> Work item
Where a line in the entries below contains the word "Watters", it counts; give the total by itself.

> Page-level text extractions
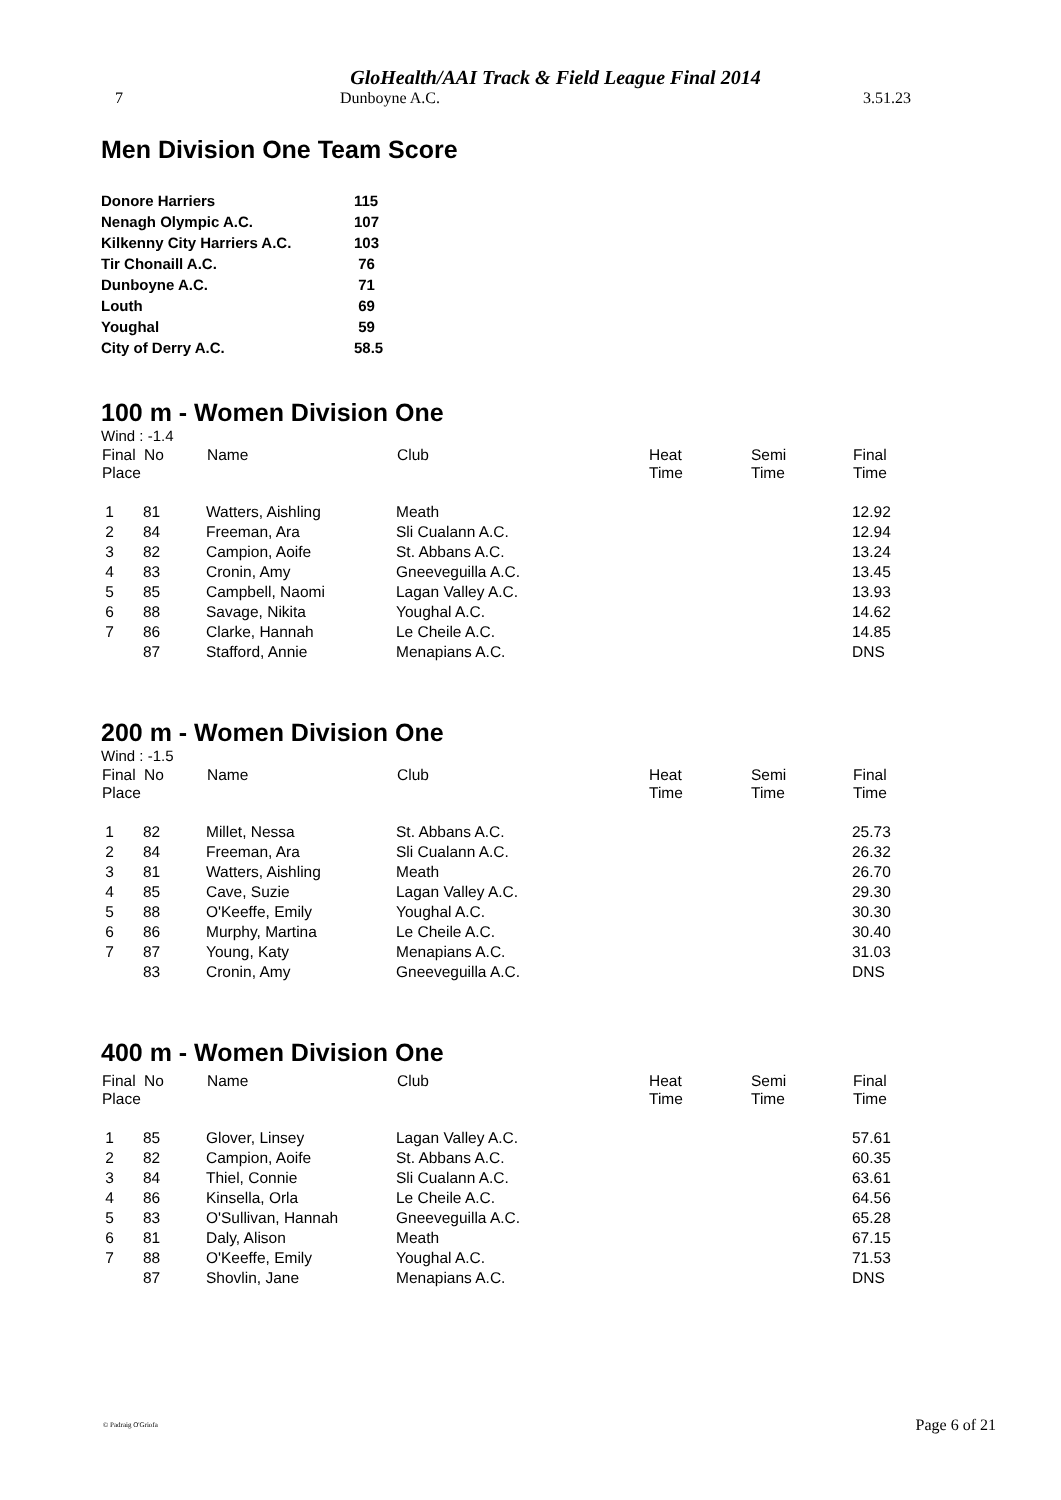GloHealth/AAI Track & Field League Final 2014
7 Dunboyne A.C. 3.51.23
Men Division One Team Score
| Donore Harriers | 115 |
| Nenagh Olympic A.C. | 107 |
| Kilkenny City Harriers A.C. | 103 |
| Tir Chonaill A.C. | 76 |
| Dunboyne A.C. | 71 |
| Louth | 69 |
| Youghal | 59 |
| City of Derry A.C. | 58.5 |
100 m - Women Division One
Wind : -1.4
| Final Place | No | Name | Club | Heat Time | Semi Time | Final Time |
| --- | --- | --- | --- | --- | --- | --- |
| 1 | 81 | Watters, Aishling | Meath | | | 12.92 |
| 2 | 84 | Freeman, Ara | Sli Cualann A.C. | | | 12.94 |
| 3 | 82 | Campion, Aoife | St. Abbans A.C. | | | 13.24 |
| 4 | 83 | Cronin, Amy | Gneeveguilla A.C. | | | 13.45 |
| 5 | 85 | Campbell, Naomi | Lagan Valley A.C. | | | 13.93 |
| 6 | 88 | Savage, Nikita | Youghal A.C. | | | 14.62 |
| 7 | 86 | Clarke, Hannah | Le Cheile A.C. | | | 14.85 |
| | 87 | Stafford, Annie | Menapians A.C. | | | DNS |
200 m - Women Division One
Wind : -1.5
| Final Place | No | Name | Club | Heat Time | Semi Time | Final Time |
| --- | --- | --- | --- | --- | --- | --- |
| 1 | 82 | Millet, Nessa | St. Abbans A.C. | | | 25.73 |
| 2 | 84 | Freeman, Ara | Sli Cualann A.C. | | | 26.32 |
| 3 | 81 | Watters, Aishling | Meath | | | 26.70 |
| 4 | 85 | Cave, Suzie | Lagan Valley A.C. | | | 29.30 |
| 5 | 88 | O'Keeffe, Emily | Youghal A.C. | | | 30.30 |
| 6 | 86 | Murphy, Martina | Le Cheile A.C. | | | 30.40 |
| 7 | 87 | Young, Katy | Menapians A.C. | | | 31.03 |
| | 83 | Cronin, Amy | Gneeveguilla A.C. | | | DNS |
400 m - Women Division One
| Final Place | No | Name | Club | Heat Time | Semi Time | Final Time |
| --- | --- | --- | --- | --- | --- | --- |
| 1 | 85 | Glover, Linsey | Lagan Valley A.C. | | | 57.61 |
| 2 | 82 | Campion, Aoife | St. Abbans A.C. | | | 60.35 |
| 3 | 84 | Thiel, Connie | Sli Cualann A.C. | | | 63.61 |
| 4 | 86 | Kinsella, Orla | Le Cheile A.C. | | | 64.56 |
| 5 | 83 | O'Sullivan, Hannah | Gneeveguilla A.C. | | | 65.28 |
| 6 | 81 | Daly, Alison | Meath | | | 67.15 |
| 7 | 88 | O'Keeffe, Emily | Youghal A.C. | | | 71.53 |
| | 87 | Shovlin, Jane | Menapians A.C. | | | DNS |
© Padraig O'Griofa Page 6 of 21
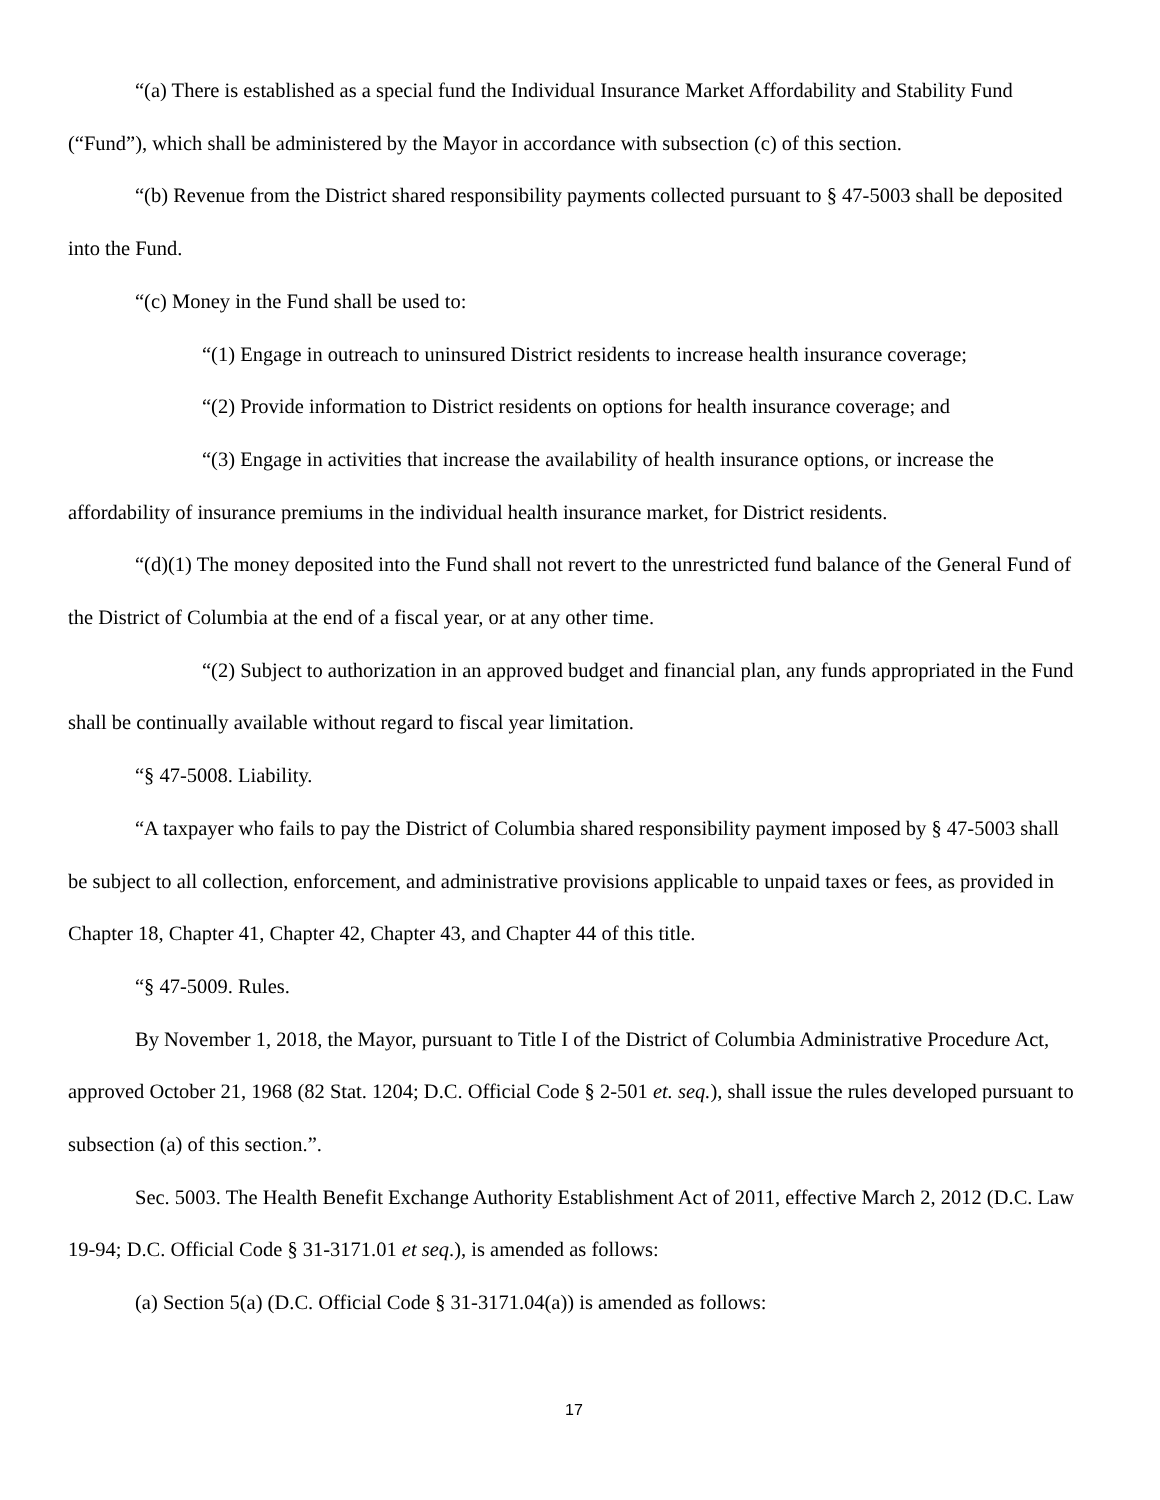“(a) There is established as a special fund the Individual Insurance Market Affordability and Stability Fund (“Fund”), which shall be administered by the Mayor in accordance with subsection (c) of this section.
“(b) Revenue from the District shared responsibility payments collected pursuant to § 47-5003 shall be deposited into the Fund.
“(c) Money in the Fund shall be used to:
“(1) Engage in outreach to uninsured District residents to increase health insurance coverage;
“(2) Provide information to District residents on options for health insurance coverage; and
“(3) Engage in activities that increase the availability of health insurance options, or increase the affordability of insurance premiums in the individual health insurance market, for District residents.
“(d)(1) The money deposited into the Fund shall not revert to the unrestricted fund balance of the General Fund of the District of Columbia at the end of a fiscal year, or at any other time.
“(2) Subject to authorization in an approved budget and financial plan, any funds appropriated in the Fund shall be continually available without regard to fiscal year limitation.
“§ 47-5008. Liability.
“A taxpayer who fails to pay the District of Columbia shared responsibility payment imposed by § 47-5003 shall be subject to all collection, enforcement, and administrative provisions applicable to unpaid taxes or fees, as provided in Chapter 18, Chapter 41, Chapter 42, Chapter 43, and Chapter 44 of this title.
“§ 47-5009. Rules.
By November 1, 2018, the Mayor, pursuant to Title I of the District of Columbia Administrative Procedure Act, approved October 21, 1968 (82 Stat. 1204; D.C. Official Code § 2-501 et. seq.), shall issue the rules developed pursuant to subsection (a) of this section.”.
Sec. 5003. The Health Benefit Exchange Authority Establishment Act of 2011, effective March 2, 2012 (D.C. Law 19-94; D.C. Official Code § 31-3171.01 et seq.), is amended as follows:
(a) Section 5(a) (D.C. Official Code § 31-3171.04(a)) is amended as follows:
17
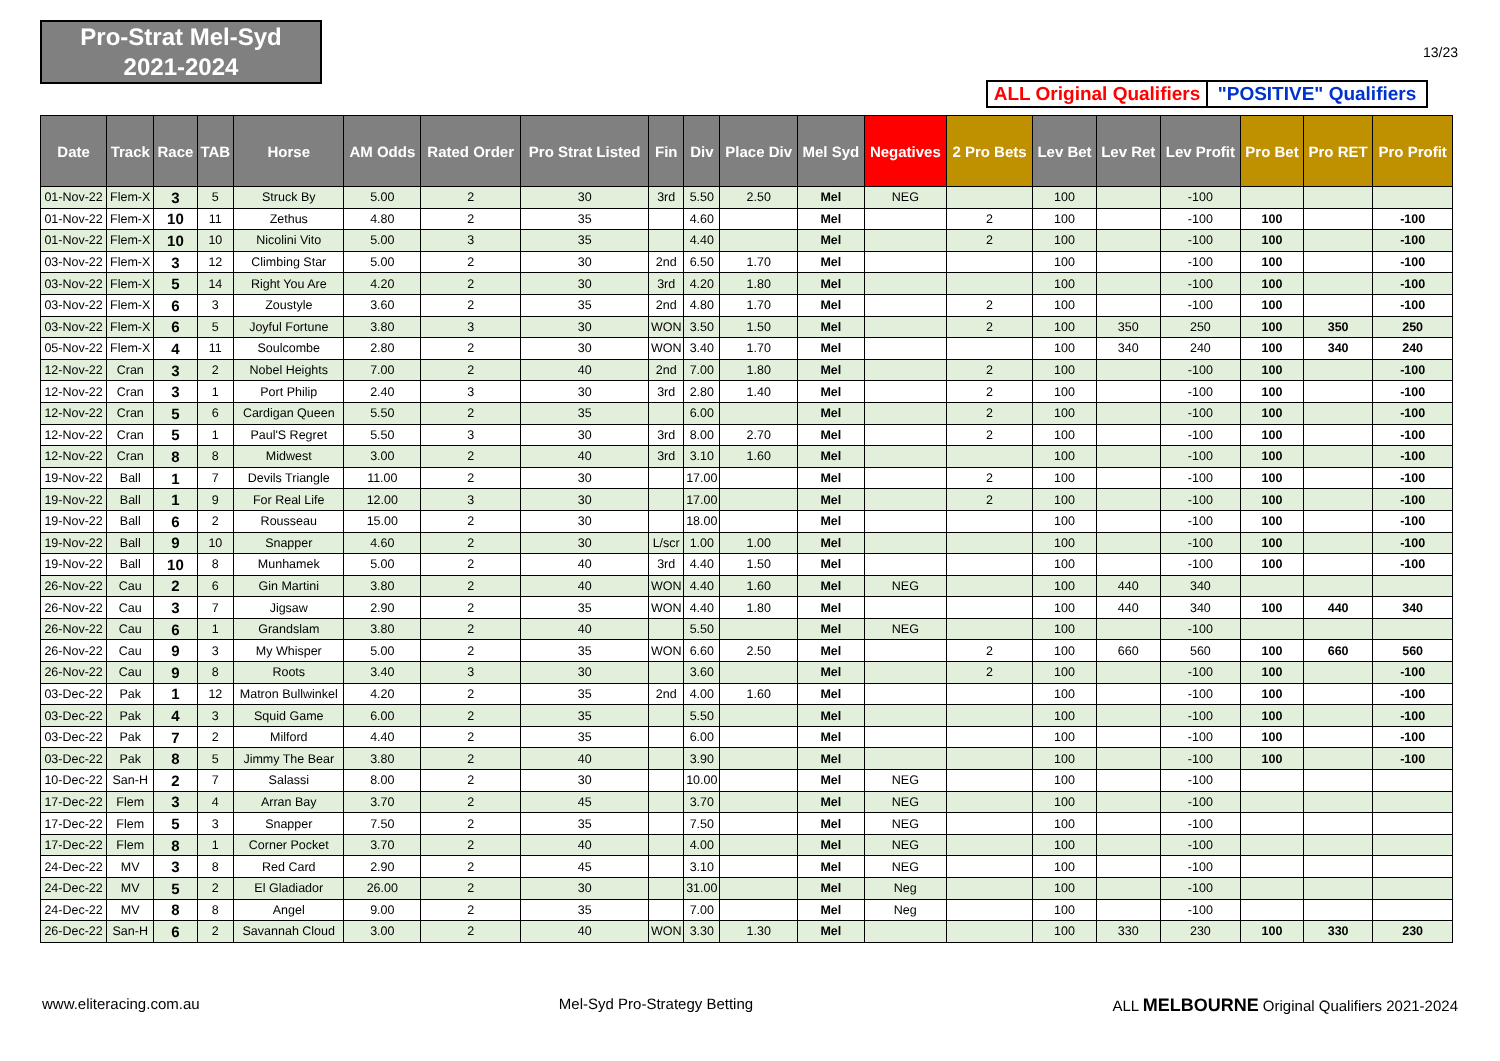Pro-Strat Mel-Syd
2021-2024
13/23
ALL Original Qualifiers
"POSITIVE" Qualifiers
| Date | Track | Race | TAB | Horse | AM Odds | Rated Order | Pro Strat Listed | Fin | Div | Place Div | Mel Syd | Negatives | 2 Pro Bets | Lev Bet | Lev Ret | Lev Profit | Pro Bet | Pro RET | Pro Profit |
| --- | --- | --- | --- | --- | --- | --- | --- | --- | --- | --- | --- | --- | --- | --- | --- | --- | --- | --- | --- |
| 01-Nov-22 | Flem-X | 3 | 5 | Struck By | 5.00 | 2 | 30 | 3rd | 5.50 | 2.50 | Mel | NEG | | 100 | | -100 | | | |
| 01-Nov-22 | Flem-X | 10 | 11 | Zethus | 4.80 | 2 | 35 | | 4.60 | | Mel | | 2 | 100 | | -100 | 100 | | -100 |
| 01-Nov-22 | Flem-X | 10 | 10 | Nicolini Vito | 5.00 | 3 | 35 | | 4.40 | | Mel | | 2 | 100 | | -100 | 100 | | -100 |
| 03-Nov-22 | Flem-X | 3 | 12 | Climbing Star | 5.00 | 2 | 30 | 2nd | 6.50 | 1.70 | Mel | | | 100 | | -100 | 100 | | -100 |
| 03-Nov-22 | Flem-X | 5 | 14 | Right You Are | 4.20 | 2 | 30 | 3rd | 4.20 | 1.80 | Mel | | | 100 | | -100 | 100 | | -100 |
| 03-Nov-22 | Flem-X | 6 | 3 | Zoustyle | 3.60 | 2 | 35 | 2nd | 4.80 | 1.70 | Mel | | 2 | 100 | | -100 | 100 | | -100 |
| 03-Nov-22 | Flem-X | 6 | 5 | Joyful Fortune | 3.80 | 3 | 30 | WON | 3.50 | 1.50 | Mel | | 2 | 100 | 350 | 250 | 100 | 350 | 250 |
| 05-Nov-22 | Flem-X | 4 | 11 | Soulcombe | 2.80 | 2 | 30 | WON | 3.40 | 1.70 | Mel | | | 100 | 340 | 240 | 100 | 340 | 240 |
| 12-Nov-22 | Cran | 3 | 2 | Nobel Heights | 7.00 | 2 | 40 | 2nd | 7.00 | 1.80 | Mel | | 2 | 100 | | -100 | 100 | | -100 |
| 12-Nov-22 | Cran | 3 | 1 | Port Philip | 2.40 | 3 | 30 | 3rd | 2.80 | 1.40 | Mel | | 2 | 100 | | -100 | 100 | | -100 |
| 12-Nov-22 | Cran | 5 | 6 | Cardigan Queen | 5.50 | 2 | 35 | | 6.00 | | Mel | | 2 | 100 | | -100 | 100 | | -100 |
| 12-Nov-22 | Cran | 5 | 1 | Paul'S Regret | 5.50 | 3 | 30 | 3rd | 8.00 | 2.70 | Mel | | 2 | 100 | | -100 | 100 | | -100 |
| 12-Nov-22 | Cran | 8 | 8 | Midwest | 3.00 | 2 | 40 | 3rd | 3.10 | 1.60 | Mel | | | 100 | | -100 | 100 | | -100 |
| 19-Nov-22 | Ball | 1 | 7 | Devils Triangle | 11.00 | 2 | 30 | | 17.00 | | Mel | | 2 | 100 | | -100 | 100 | | -100 |
| 19-Nov-22 | Ball | 1 | 9 | For Real Life | 12.00 | 3 | 30 | | 17.00 | | Mel | | 2 | 100 | | -100 | 100 | | -100 |
| 19-Nov-22 | Ball | 6 | 2 | Rousseau | 15.00 | 2 | 30 | | 18.00 | | Mel | | | 100 | | -100 | 100 | | -100 |
| 19-Nov-22 | Ball | 9 | 10 | Snapper | 4.60 | 2 | 30 | L/scr | 1.00 | 1.00 | Mel | | | 100 | | -100 | 100 | | -100 |
| 19-Nov-22 | Ball | 10 | 8 | Munhamek | 5.00 | 2 | 40 | 3rd | 4.40 | 1.50 | Mel | | | 100 | | -100 | 100 | | -100 |
| 26-Nov-22 | Cau | 2 | 6 | Gin Martini | 3.80 | 2 | 40 | WON | 4.40 | 1.60 | Mel | NEG | | 100 | 440 | 340 | | | |
| 26-Nov-22 | Cau | 3 | 7 | Jigsaw | 2.90 | 2 | 35 | WON | 4.40 | 1.80 | Mel | | | 100 | 440 | 340 | 100 | 440 | 340 |
| 26-Nov-22 | Cau | 6 | 1 | Grandslam | 3.80 | 2 | 40 | | 5.50 | | Mel | NEG | | 100 | | -100 | | | |
| 26-Nov-22 | Cau | 9 | 3 | My Whisper | 5.00 | 2 | 35 | WON | 6.60 | 2.50 | Mel | | 2 | 100 | 660 | 560 | 100 | 660 | 560 |
| 26-Nov-22 | Cau | 9 | 8 | Roots | 3.40 | 3 | 30 | | 3.60 | | Mel | | 2 | 100 | | -100 | 100 | | -100 |
| 03-Dec-22 | Pak | 1 | 12 | Matron Bullwinkel | 4.20 | 2 | 35 | 2nd | 4.00 | 1.60 | Mel | | | 100 | | -100 | 100 | | -100 |
| 03-Dec-22 | Pak | 4 | 3 | Squid Game | 6.00 | 2 | 35 | | 5.50 | | Mel | | | 100 | | -100 | 100 | | -100 |
| 03-Dec-22 | Pak | 7 | 2 | Milford | 4.40 | 2 | 35 | | 6.00 | | Mel | | | 100 | | -100 | 100 | | -100 |
| 03-Dec-22 | Pak | 8 | 5 | Jimmy The Bear | 3.80 | 2 | 40 | | 3.90 | | Mel | | | 100 | | -100 | 100 | | -100 |
| 10-Dec-22 | San-H | 2 | 7 | Salassi | 8.00 | 2 | 30 | | 10.00 | | Mel | NEG | | 100 | | -100 | | | |
| 17-Dec-22 | Flem | 3 | 4 | Arran Bay | 3.70 | 2 | 45 | | 3.70 | | Mel | NEG | | 100 | | -100 | | | |
| 17-Dec-22 | Flem | 5 | 3 | Snapper | 7.50 | 2 | 35 | | 7.50 | | Mel | NEG | | 100 | | -100 | | | |
| 17-Dec-22 | Flem | 8 | 1 | Corner Pocket | 3.70 | 2 | 40 | | 4.00 | | Mel | NEG | | 100 | | -100 | | | |
| 24-Dec-22 | MV | 3 | 8 | Red Card | 2.90 | 2 | 45 | | 3.10 | | Mel | NEG | | 100 | | -100 | | | |
| 24-Dec-22 | MV | 5 | 2 | El Gladiador | 26.00 | 2 | 30 | | 31.00 | | Mel | Neg | | 100 | | -100 | | | |
| 24-Dec-22 | MV | 8 | 8 | Angel | 9.00 | 2 | 35 | | 7.00 | | Mel | Neg | | 100 | | -100 | | | |
| 26-Dec-22 | San-H | 6 | 2 | Savannah Cloud | 3.00 | 2 | 40 | WON | 3.30 | 1.30 | Mel | | | 100 | 330 | 230 | 100 | 330 | 230 |
www.eliteracing.com.au Mel-Syd Pro-Strategy Betting ALL MELBOURNE Original Qualifiers 2021-2024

> Response
2